- SOURCE INFORMATION:

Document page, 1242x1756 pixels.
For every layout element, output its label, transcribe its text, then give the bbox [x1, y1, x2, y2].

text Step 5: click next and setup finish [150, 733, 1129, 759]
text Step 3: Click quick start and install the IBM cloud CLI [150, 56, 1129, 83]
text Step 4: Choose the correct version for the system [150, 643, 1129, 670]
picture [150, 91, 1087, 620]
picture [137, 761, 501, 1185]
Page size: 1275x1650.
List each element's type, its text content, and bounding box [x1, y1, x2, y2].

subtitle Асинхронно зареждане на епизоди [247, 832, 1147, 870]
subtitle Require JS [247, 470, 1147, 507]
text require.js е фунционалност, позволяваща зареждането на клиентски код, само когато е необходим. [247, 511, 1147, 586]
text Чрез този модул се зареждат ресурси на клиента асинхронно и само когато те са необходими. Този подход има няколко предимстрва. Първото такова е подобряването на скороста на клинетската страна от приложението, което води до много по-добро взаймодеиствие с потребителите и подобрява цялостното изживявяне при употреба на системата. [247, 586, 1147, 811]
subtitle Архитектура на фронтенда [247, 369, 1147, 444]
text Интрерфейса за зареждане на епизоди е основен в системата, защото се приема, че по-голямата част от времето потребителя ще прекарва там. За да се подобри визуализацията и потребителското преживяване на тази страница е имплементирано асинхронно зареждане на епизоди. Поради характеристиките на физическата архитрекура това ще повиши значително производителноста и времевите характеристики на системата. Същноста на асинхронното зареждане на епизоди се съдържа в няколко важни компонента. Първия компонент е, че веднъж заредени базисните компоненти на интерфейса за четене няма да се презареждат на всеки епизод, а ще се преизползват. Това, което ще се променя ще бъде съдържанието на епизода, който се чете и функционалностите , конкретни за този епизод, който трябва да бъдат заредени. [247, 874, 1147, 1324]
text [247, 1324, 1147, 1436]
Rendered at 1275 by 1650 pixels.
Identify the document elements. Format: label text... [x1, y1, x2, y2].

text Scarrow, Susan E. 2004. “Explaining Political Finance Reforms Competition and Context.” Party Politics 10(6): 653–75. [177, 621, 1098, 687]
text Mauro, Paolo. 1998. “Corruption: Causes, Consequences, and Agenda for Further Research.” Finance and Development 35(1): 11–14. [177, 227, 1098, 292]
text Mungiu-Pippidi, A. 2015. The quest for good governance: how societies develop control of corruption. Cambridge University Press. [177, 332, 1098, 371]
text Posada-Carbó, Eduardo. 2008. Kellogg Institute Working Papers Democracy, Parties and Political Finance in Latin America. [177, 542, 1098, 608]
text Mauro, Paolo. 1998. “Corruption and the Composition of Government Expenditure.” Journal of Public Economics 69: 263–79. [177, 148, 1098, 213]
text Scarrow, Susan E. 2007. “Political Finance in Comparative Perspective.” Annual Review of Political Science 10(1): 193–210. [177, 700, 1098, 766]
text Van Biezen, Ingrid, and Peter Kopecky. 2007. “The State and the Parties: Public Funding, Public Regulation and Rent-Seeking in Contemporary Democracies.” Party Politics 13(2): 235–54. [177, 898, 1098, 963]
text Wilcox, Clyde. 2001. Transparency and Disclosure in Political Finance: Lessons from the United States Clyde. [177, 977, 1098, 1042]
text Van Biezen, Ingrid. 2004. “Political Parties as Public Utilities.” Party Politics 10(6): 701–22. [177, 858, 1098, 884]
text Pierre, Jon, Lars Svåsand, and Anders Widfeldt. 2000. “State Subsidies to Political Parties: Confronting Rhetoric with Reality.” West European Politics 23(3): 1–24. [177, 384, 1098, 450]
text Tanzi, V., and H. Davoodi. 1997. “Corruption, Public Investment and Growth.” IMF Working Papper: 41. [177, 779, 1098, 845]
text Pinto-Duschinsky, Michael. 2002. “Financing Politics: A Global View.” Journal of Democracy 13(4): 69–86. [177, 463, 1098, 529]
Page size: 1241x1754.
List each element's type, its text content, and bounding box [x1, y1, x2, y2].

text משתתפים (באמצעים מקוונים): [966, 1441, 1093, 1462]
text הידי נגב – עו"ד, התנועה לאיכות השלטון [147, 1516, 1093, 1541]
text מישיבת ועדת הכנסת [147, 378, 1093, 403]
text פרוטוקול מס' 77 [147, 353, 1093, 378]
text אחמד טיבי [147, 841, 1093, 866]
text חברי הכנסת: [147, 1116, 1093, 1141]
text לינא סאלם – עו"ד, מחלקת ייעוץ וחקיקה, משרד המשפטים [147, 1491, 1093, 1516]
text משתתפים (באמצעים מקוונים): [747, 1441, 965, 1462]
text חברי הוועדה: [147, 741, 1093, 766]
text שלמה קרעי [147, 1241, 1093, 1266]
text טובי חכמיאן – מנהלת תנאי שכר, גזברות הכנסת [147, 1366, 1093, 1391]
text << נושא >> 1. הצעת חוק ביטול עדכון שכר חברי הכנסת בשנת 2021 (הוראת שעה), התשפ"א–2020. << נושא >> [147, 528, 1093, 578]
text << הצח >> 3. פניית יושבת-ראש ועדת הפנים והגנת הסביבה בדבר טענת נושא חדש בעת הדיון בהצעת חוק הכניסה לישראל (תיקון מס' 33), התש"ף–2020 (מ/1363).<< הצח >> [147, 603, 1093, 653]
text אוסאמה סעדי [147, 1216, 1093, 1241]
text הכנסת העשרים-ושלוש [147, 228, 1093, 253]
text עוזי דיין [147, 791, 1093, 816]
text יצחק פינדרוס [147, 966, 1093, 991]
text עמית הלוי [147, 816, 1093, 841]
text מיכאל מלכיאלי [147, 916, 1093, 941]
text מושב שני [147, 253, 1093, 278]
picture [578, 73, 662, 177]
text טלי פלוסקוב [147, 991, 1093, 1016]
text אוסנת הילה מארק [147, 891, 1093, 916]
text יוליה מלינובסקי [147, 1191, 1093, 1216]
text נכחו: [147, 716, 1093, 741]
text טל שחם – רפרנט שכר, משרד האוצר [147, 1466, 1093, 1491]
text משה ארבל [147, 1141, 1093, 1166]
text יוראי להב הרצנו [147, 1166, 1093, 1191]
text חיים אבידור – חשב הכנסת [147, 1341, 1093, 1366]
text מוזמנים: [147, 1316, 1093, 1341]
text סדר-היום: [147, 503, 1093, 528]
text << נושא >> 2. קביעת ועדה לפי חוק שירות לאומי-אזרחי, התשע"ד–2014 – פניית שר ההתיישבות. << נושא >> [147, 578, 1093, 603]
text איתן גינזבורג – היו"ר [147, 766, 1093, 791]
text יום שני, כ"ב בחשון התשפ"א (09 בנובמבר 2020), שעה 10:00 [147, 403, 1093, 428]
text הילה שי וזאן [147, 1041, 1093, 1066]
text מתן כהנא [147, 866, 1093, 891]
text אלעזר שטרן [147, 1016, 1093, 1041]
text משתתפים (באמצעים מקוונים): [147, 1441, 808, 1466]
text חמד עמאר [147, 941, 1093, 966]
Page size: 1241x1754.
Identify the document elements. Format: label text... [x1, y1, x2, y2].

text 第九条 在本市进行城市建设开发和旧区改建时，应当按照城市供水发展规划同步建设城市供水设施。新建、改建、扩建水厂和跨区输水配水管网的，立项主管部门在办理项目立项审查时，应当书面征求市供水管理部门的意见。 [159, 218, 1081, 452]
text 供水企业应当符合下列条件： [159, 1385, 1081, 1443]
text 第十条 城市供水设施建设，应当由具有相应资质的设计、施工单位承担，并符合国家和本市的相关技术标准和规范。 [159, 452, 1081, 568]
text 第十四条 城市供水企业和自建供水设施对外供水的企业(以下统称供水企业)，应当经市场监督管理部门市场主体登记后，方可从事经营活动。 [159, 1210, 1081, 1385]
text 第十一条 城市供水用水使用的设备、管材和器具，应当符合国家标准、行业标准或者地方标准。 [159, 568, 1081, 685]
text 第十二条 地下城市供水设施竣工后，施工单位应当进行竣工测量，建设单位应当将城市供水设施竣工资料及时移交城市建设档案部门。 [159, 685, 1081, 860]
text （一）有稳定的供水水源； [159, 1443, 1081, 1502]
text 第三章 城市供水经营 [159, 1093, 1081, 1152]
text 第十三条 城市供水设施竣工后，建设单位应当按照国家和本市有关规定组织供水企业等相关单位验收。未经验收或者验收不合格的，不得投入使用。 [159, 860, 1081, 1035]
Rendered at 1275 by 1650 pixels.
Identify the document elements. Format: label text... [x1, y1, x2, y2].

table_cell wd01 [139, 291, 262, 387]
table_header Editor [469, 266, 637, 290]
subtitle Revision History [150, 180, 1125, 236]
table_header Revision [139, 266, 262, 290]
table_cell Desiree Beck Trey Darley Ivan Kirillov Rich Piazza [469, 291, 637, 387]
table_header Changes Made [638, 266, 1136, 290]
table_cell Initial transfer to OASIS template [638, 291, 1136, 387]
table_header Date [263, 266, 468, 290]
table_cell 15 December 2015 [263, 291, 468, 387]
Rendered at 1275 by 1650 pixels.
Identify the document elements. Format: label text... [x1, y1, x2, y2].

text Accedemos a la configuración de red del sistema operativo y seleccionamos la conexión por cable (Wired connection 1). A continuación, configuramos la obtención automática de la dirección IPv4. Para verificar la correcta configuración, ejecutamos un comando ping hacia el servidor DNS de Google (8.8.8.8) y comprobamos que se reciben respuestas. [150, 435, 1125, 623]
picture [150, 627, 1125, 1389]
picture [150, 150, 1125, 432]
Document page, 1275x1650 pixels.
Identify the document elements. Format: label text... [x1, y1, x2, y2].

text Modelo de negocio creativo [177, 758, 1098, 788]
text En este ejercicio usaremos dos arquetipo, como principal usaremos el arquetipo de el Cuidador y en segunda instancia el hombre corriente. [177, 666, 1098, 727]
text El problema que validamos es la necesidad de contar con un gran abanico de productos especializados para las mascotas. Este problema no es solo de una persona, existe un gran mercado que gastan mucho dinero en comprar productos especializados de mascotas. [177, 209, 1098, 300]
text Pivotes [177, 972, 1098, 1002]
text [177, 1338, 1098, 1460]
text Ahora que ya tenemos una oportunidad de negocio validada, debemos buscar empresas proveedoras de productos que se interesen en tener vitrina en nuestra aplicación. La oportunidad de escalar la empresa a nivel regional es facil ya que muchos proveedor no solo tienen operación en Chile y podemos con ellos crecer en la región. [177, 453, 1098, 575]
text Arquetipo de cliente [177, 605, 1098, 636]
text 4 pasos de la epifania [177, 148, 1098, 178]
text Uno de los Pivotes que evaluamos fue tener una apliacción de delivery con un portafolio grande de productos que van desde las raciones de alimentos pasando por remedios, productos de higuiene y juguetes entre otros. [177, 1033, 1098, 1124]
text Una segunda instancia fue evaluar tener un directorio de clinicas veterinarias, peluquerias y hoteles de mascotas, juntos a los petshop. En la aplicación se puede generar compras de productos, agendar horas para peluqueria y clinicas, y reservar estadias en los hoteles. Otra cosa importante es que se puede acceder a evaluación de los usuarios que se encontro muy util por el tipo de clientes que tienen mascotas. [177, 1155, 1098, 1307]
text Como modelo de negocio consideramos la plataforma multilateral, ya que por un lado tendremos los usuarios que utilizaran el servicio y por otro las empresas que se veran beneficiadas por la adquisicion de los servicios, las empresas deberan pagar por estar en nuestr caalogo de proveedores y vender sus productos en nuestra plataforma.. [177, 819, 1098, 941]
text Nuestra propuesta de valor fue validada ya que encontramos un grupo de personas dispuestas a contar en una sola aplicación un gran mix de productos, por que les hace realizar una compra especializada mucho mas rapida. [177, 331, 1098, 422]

- ACTIVITY: For the string "Biezen", go through the entries above and copy each line where it occurs.

- TASK RESULT:
text Van Biezen, Ingrid, and Peter Kopecky. 2007. “The State and the Parties: Public Funding, Public Regulation and Rent-Seeking in Contemporary Democracies.” Party Politics 13(2): 235–54. [177, 898, 1098, 963]
text Van Biezen, Ingrid. 2004. “Political Parties as Public Utilities.” Party Politics 10(6): 701–22. [177, 858, 1098, 884]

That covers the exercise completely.